Dante Gabriel Rossetti (1828-1882), English Pre-Raphaelite painter, poet. Rossetti was the son of an Italian political refugee in London. Rossetti was taught drawing by Cotman and after a few unsuccessful months with Ford Madox Brown he went to Holman Hunt in 1848. Under Hunt's guidance he painted his first major work, The Girlhood of Mary Virgin, the first picture exhibited (in March 1849) with the initials of the PRB. His adherence to the tenets of the Brotherhood was, however, very short-lived.
Rossetti's subjects were drawn mostly from Dante and from a medieval dream-world also reflected in his verse, e.g. The Wedding of St George, or Arthur's Tomb. Many of these were highly elaborated watercolors. In 1850 Rossetti met Elizabeth Siddal, who also posed for Hunt and Millais, and from 1852 onwards she developed under his inspiration into an artist of poetic and neurotic intensity. His best work (and poems) was produced during the year of their uneasy association. They married in 1860; in 1862 she died of narcotics and he became virtually a recluse and eventually a chloral addict.
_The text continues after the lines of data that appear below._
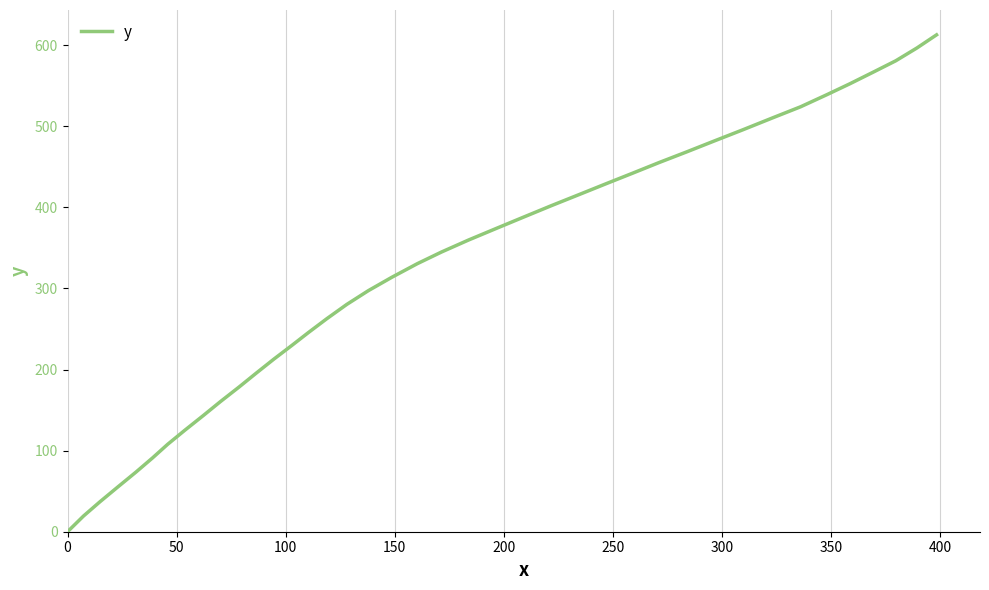

How many lines are shown in the chart?

1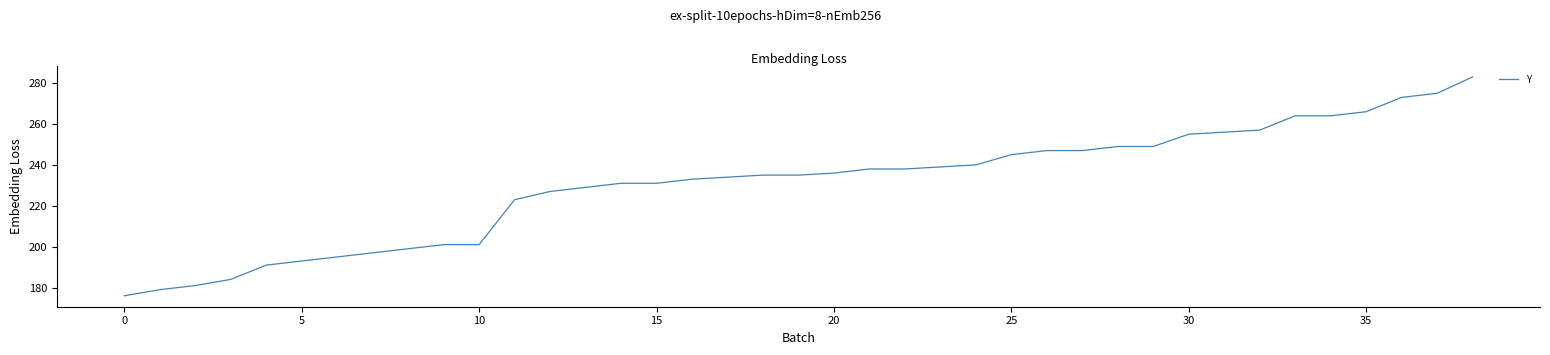

What is the greatest value displayed?

283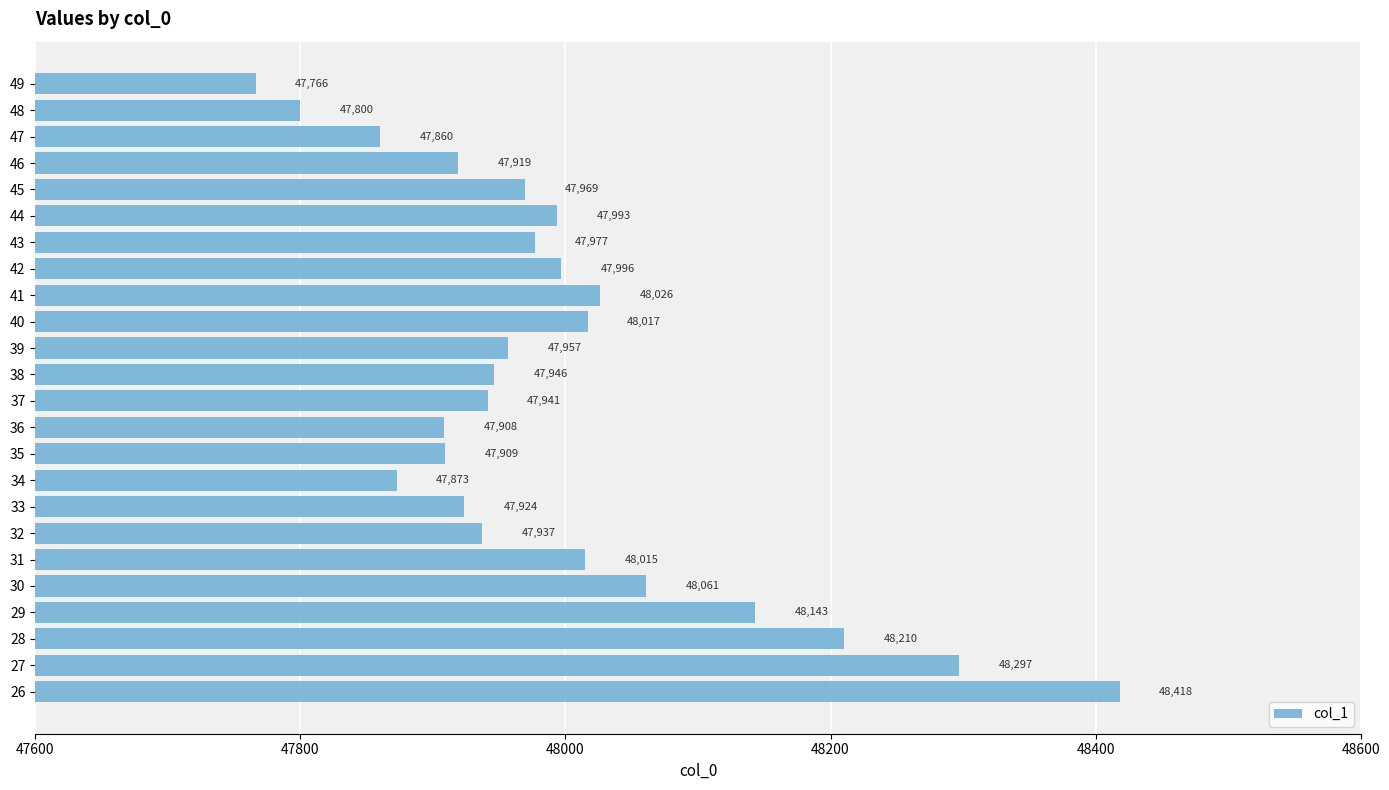

How many bars are there in total?

24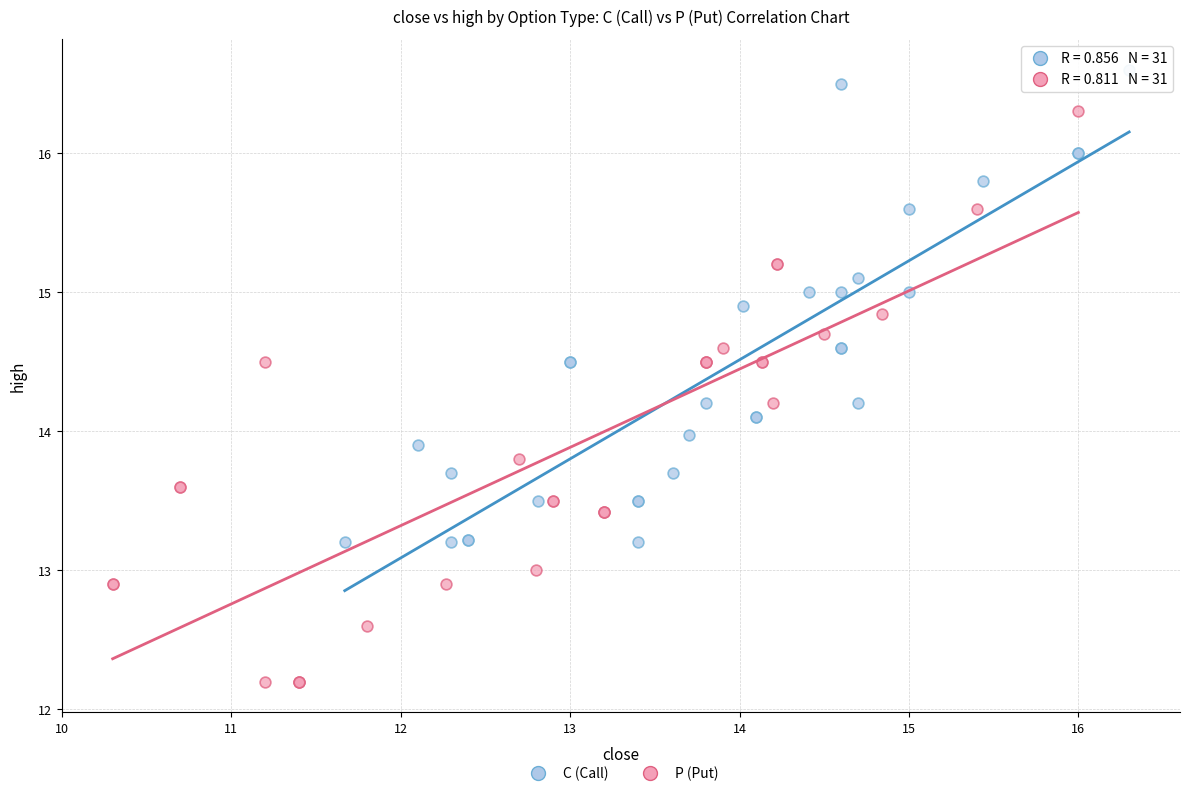

Which series has the largest Y range (max minus min)?

P (Put)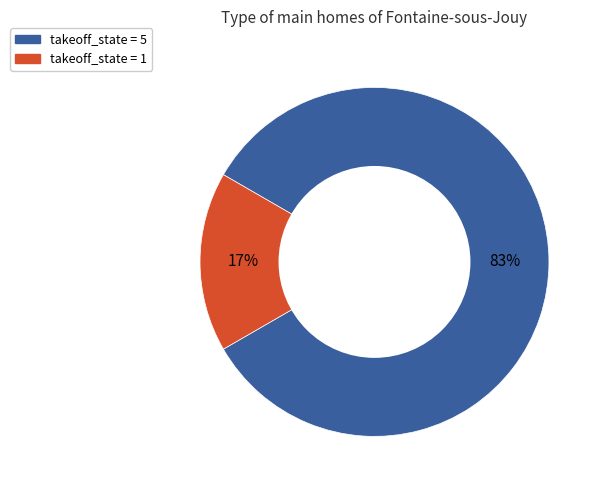

To the nearest percent, what is the average slice percentage?

50%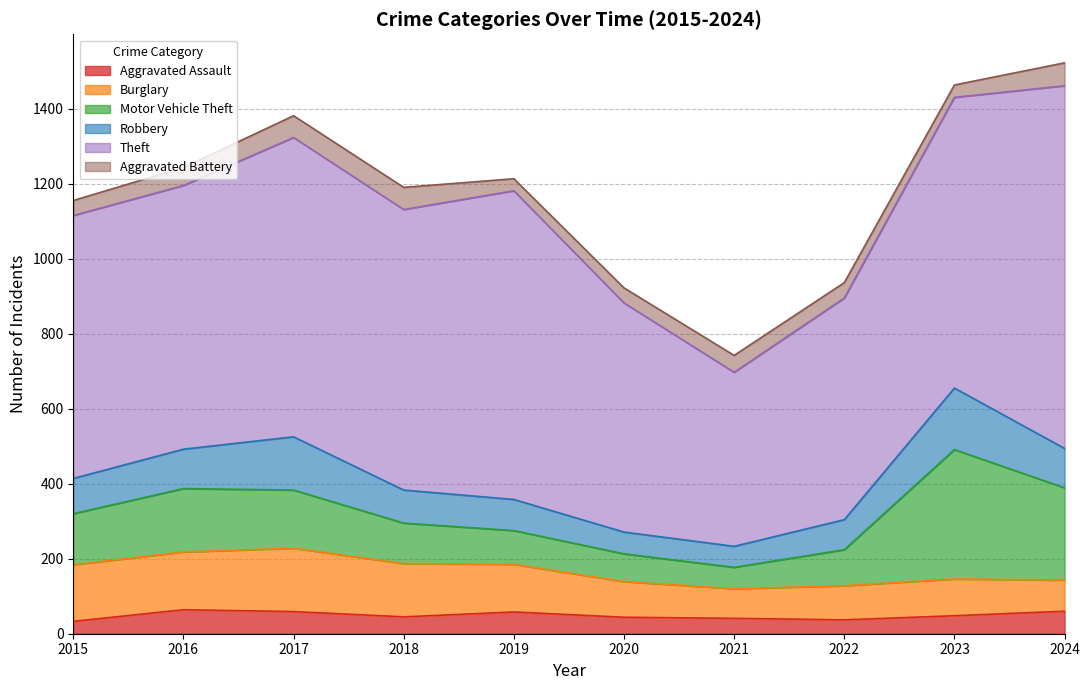

What is the sum of all Aggravated Assault values?

489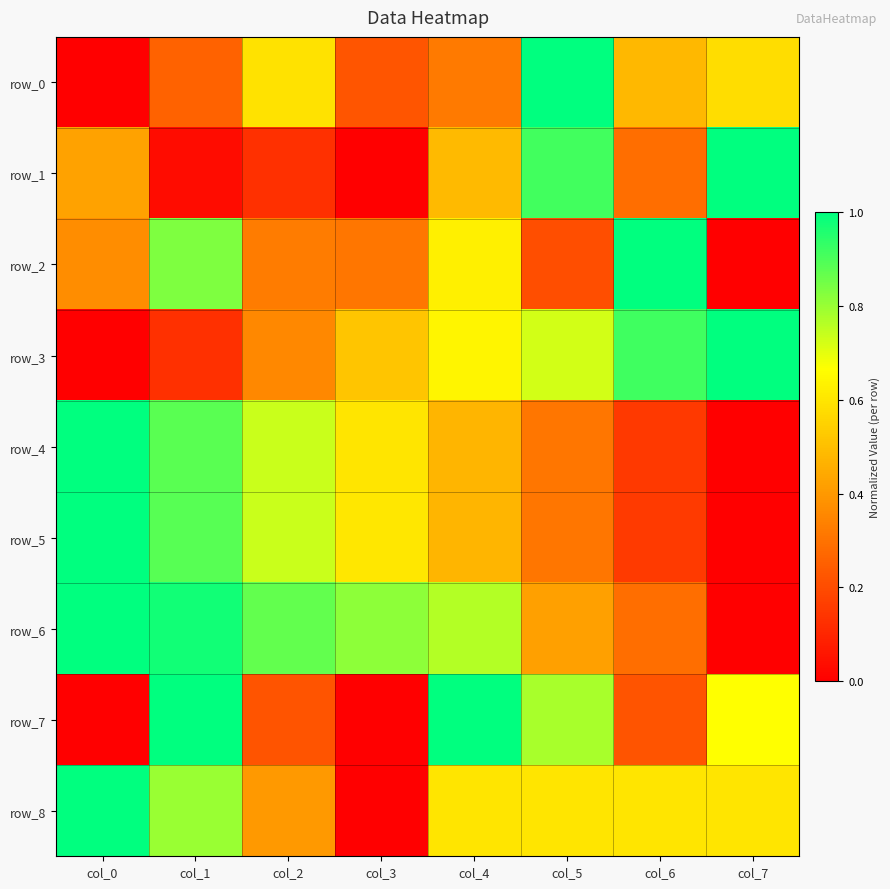

Reading left to right, transcribe all the data shown in this chart.

row_0: col_0=0.0	col_1=0.3	col_2=0.6	col_3=0.2	col_4=0.3	col_5=1.0	col_6=0.5	col_7=0.6
row_1: col_0=0.4	col_1=0.0	col_2=0.1	col_3=0.0	col_4=0.5	col_5=0.9	col_6=0.3	col_7=1.0
row_2: col_0=0.4	col_1=0.8	col_2=0.3	col_3=0.3	col_4=0.6	col_5=0.2	col_6=1.0	col_7=0.0
row_3: col_0=0.0	col_1=0.1	col_2=0.4	col_3=0.5	col_4=0.6	col_5=0.7	col_6=0.9	col_7=1.0
row_4: col_0=1.0	col_1=0.9	col_2=0.7	col_3=0.6	col_4=0.5	col_5=0.3	col_6=0.2	col_7=0.0
row_5: col_0=1.0	col_1=0.9	col_2=0.7	col_3=0.6	col_4=0.5	col_5=0.3	col_6=0.2	col_7=0.0
row_6: col_0=1.0	col_1=1.0	col_2=0.9	col_3=0.8	col_4=0.8	col_5=0.4	col_6=0.3	col_7=0.0
row_7: col_0=0.0	col_1=1.0	col_2=0.2	col_3=0.0	col_4=1.0	col_5=0.8	col_6=0.2	col_7=0.7
row_8: col_0=1.0	col_1=0.8	col_2=0.4	col_3=0.0	col_4=0.6	col_5=0.6	col_6=0.6	col_7=0.6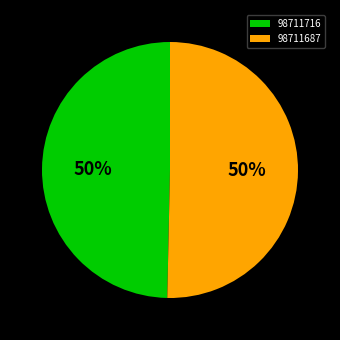

How many segments does this pie chart have?

2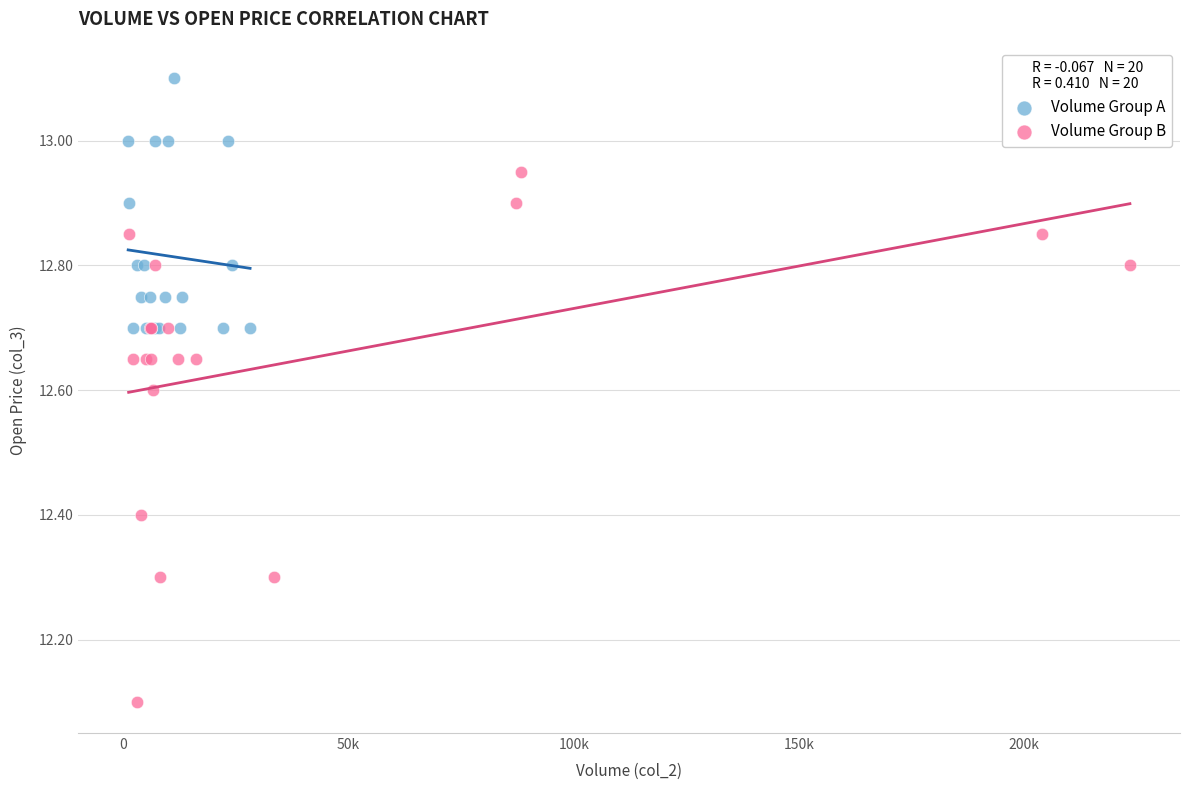

Which series contains the highest Y value?

Volume Group A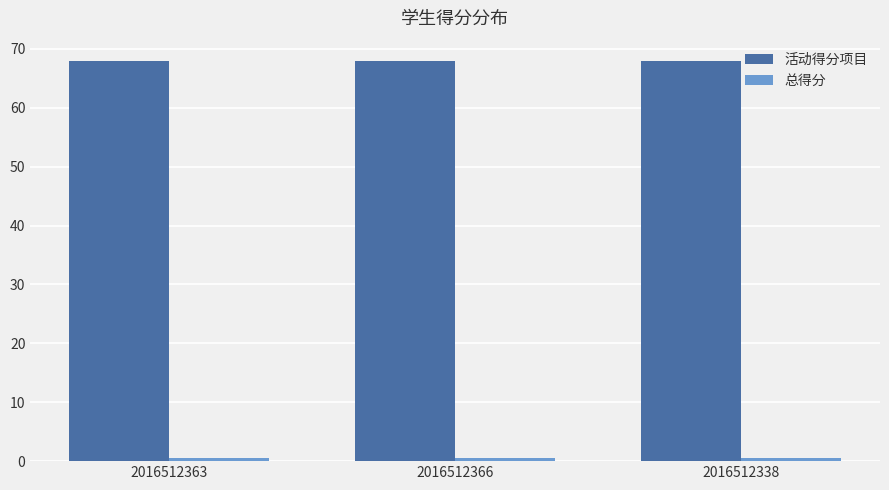

What position from the right is 2016512338?

1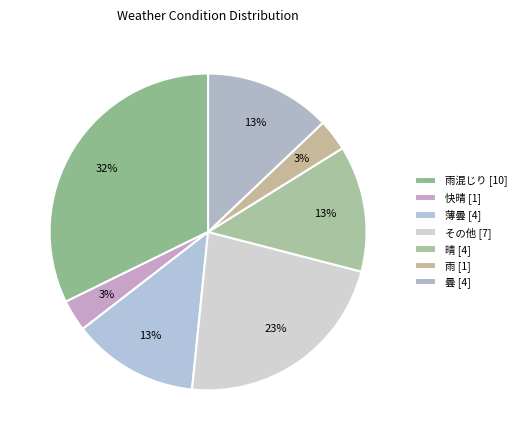

Count the number of slices in the pie.

7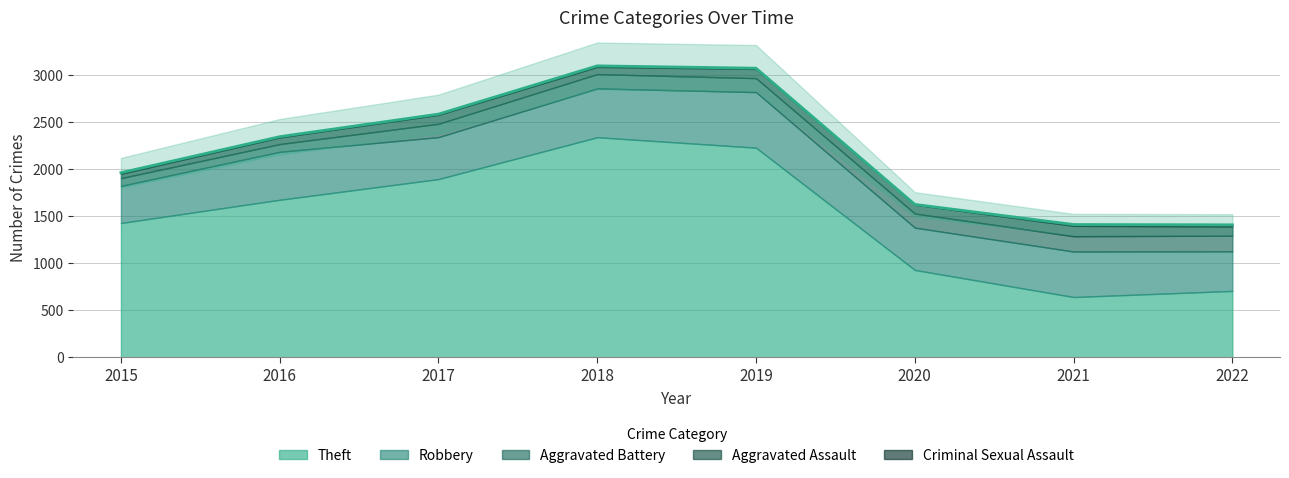

What is the greatest value displayed?

2341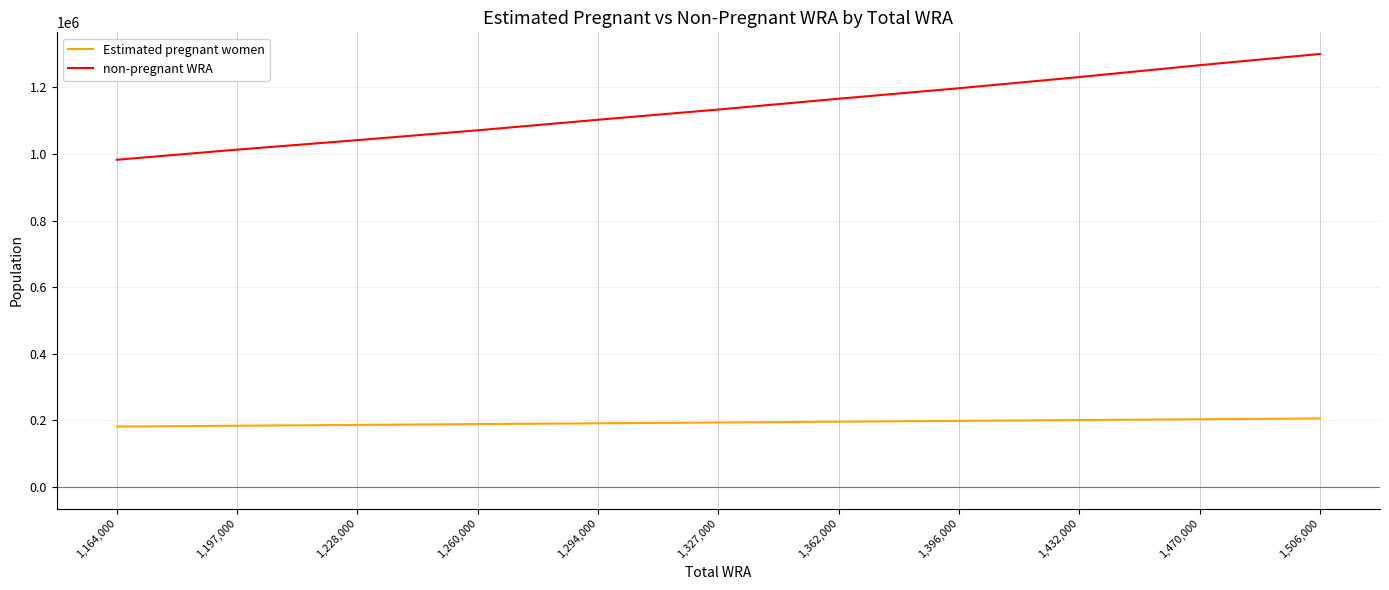

True or false: non-pregnant WRA and Estimated pregnant women intersect in this chart.

False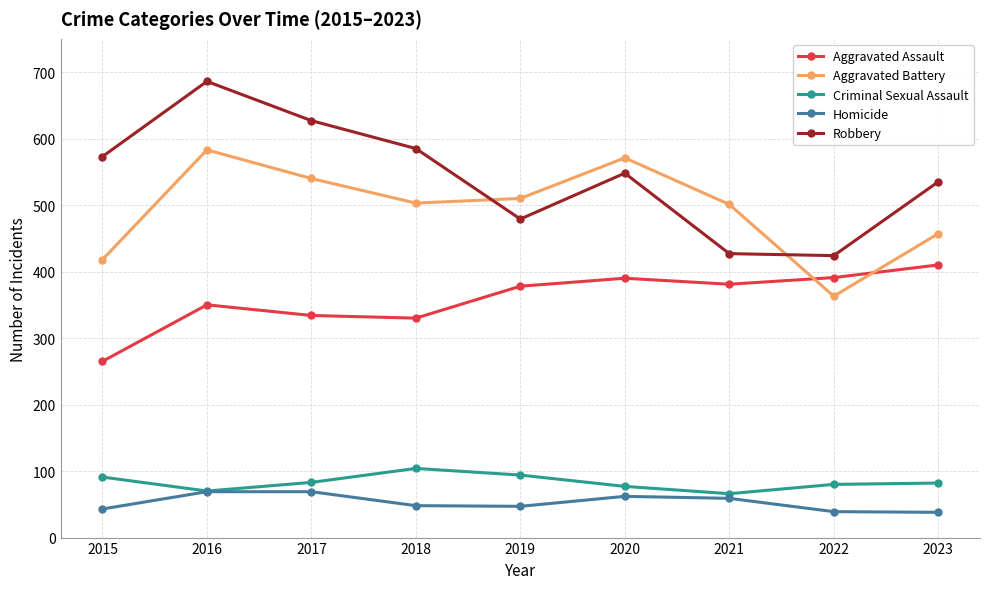

True or false: Criminal Sexual Assault has more than 0 points higher than both neighbors.

True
In 1857 Rossetti was concerned in the decoration of the Oxford Union and he did one painting directly on a white-washed wall. It perished immediately. His poor technique and his use of studio assistants are obvious in many of his later works. From the 1860s Elizabeth Siddal's place was taken (as model and inspiration) by Morris's wife Jane, and he painted many versions of the full-lipped sultry beauty which came to be associated with his name.